The industry does have some standards for constructing lighting and sound structures. The Performance Lighting and Sound Association, a trade group, requires that structures be engineered to withstand winds up to about 70 percent of what a permanent structure in the region is required to handle, but states that it may be less if a stage will be temporary. While stages saw little to no regulations in the early 80s and 90s, infrastructure regulations are now standard practice and vary from state to state in the US. Before a festival, structures are closely inspected and scrutinized by engineers, stage companies, and safety consultants before they get the green light to open an event to the public.
Not only have the days of unregulated stages disappeared, so have the days of seeing open festivals with little to no lighting and lackluster sound systems. Every year, millions of dollars are spent on providing high-quality sound and state-of-the-art lighting for event stages.
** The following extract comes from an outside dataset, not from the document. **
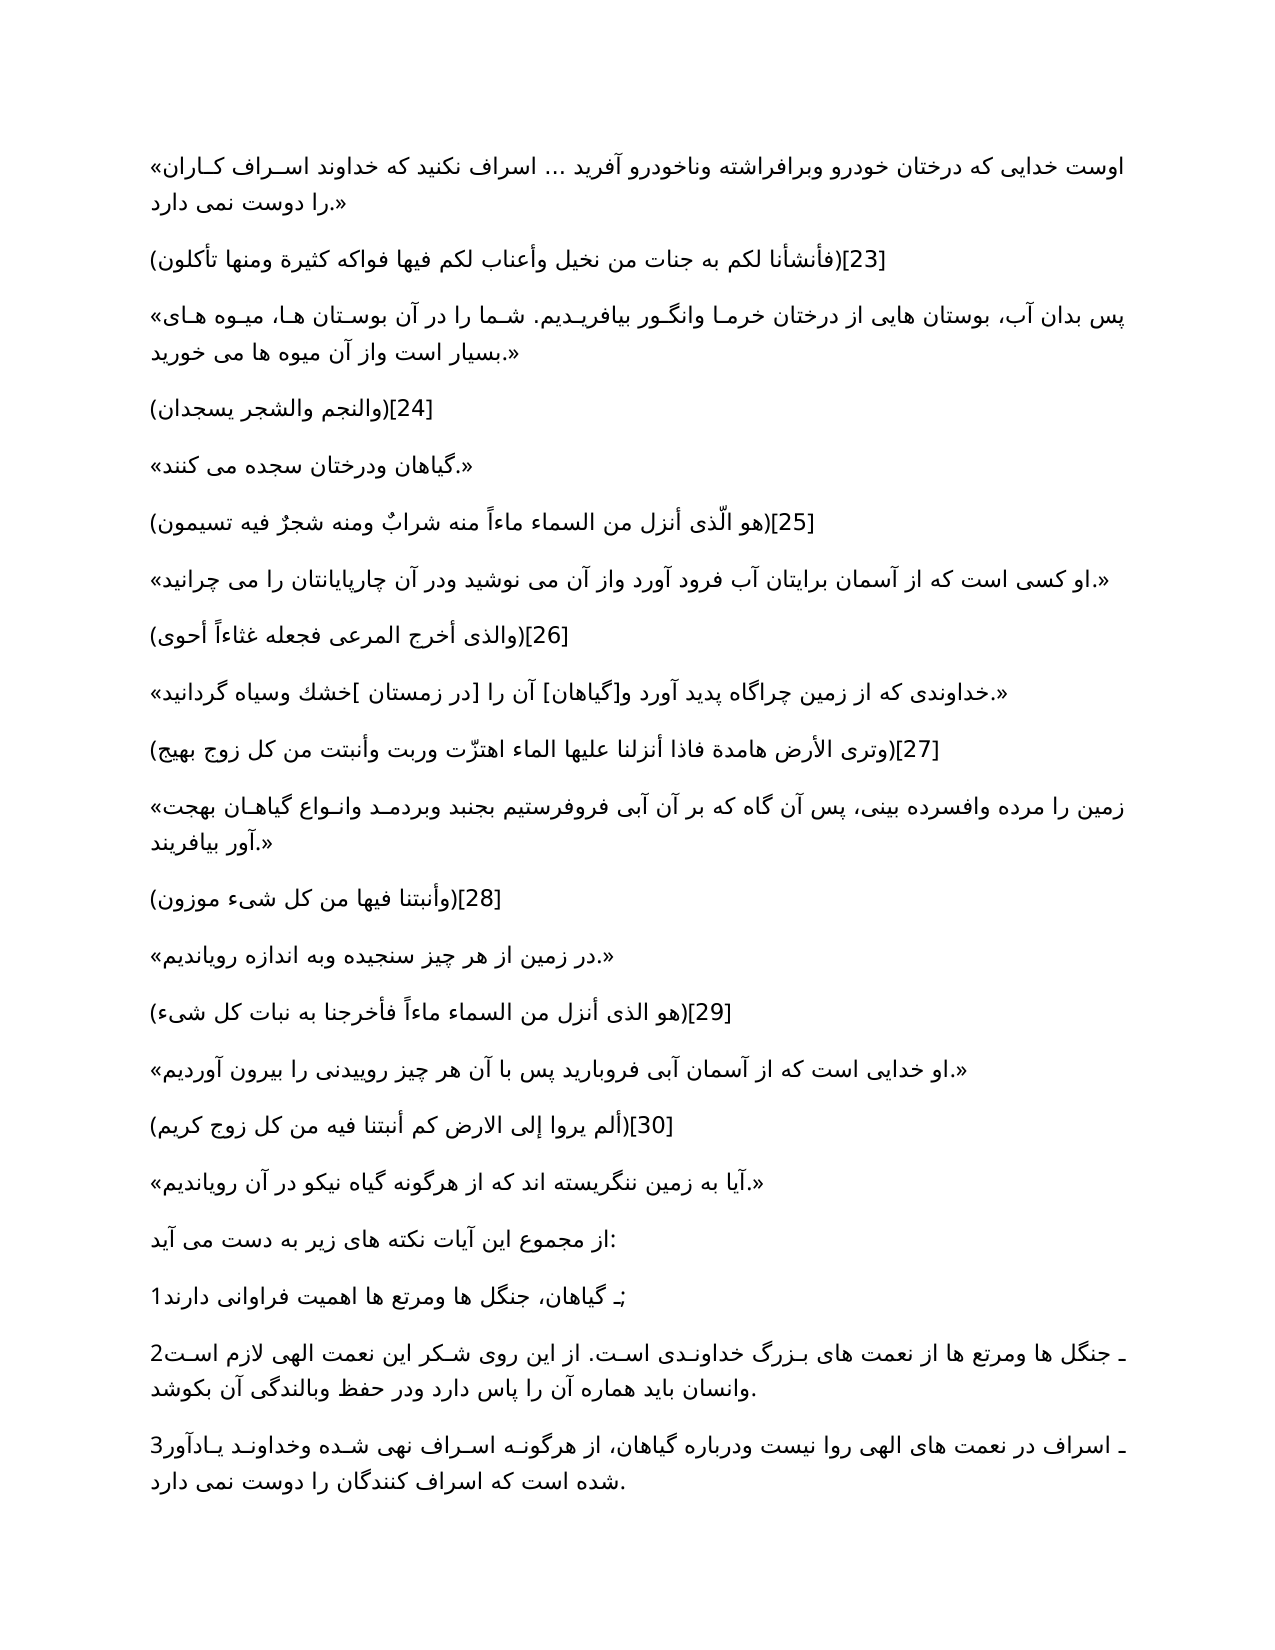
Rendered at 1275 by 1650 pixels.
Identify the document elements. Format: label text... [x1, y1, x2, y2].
Festival sound systems have come a long way since Woodstock and Monterey Pop. Nowadays, festival-goers can expect to see towers of speakers, with sounds spilling across festival grounds with ease. Prior to an event, sound engineers work to limit noise spilling from one section of the festival to another—this is done by mapping the festival site months before to distinguish a sound plan that will provide sufficient coverage for the main stage, without drowning out performers on smaller surrounding stages.
Lighting experts like Herkimer, Medina, and their teams are brought in to handle the setup and execution of programming specially created weeks or months in advance, to augment a musical performance.
Medina’s latest production was in Chicago—his team executed the fiery visuals and innovative lighting for RL Grime’s b2b set with Baauer at the Spring Awakening Festival on October 3rd.
“This was our second time working with them for their back-to-back show. We first produced their HARD Summer visuals, which was their first debut show this year, and now we are working with RL Grime on his Halloween show on the 27th of this month to provide him with all new digitals and spooky Halloween-inspired stage design.”
The thousands of video tiles that are programmed by light experts to power strobe and LED lights, lasers, projectors, and any digital art to be utilized as backdrops, are all carefully planned by designers like Medina and Herkimer, who are experts in 3D rendering and visualization, programming, and operate at the highest level of organization to fulfill an event organizer and artists vision months later.
However, Medina shared that for a one-off show like RL Grime’s Halloween X, taking place in Los Angeles, the lengthy process is expedited. The planning will only take around a month to finalize, and then, for a seasoned pro like Medina, it will be gracefully executed by his team the day of the performance.
“We’re bringing out one of the biggest LED walls at the Palladium and we’re going full-on weird and ‘Thriller’ style, with a bit of a video game aesthetic as well,” he shared. “We’re going to film it live, and it’s going to be very cool.”
Between the installations that create the experience, and the existing sites that are expertly transformed over days of planning by designers, experts, and organizers, festivals will always remain a utopia in which people can experience worlds only previously imagined in their wildest dreams.
And with continuous technological advances, festival stage designs will only get better with time, said Herkimer. “I think that the live events industry is a measure of success which is based upon compound interests. If a show is planned well, advertised well, and if the show sounds good, and the lighting looks good as well, then what you get is a compound effect and it’s a beautiful synergy that takes place when it’s done right.”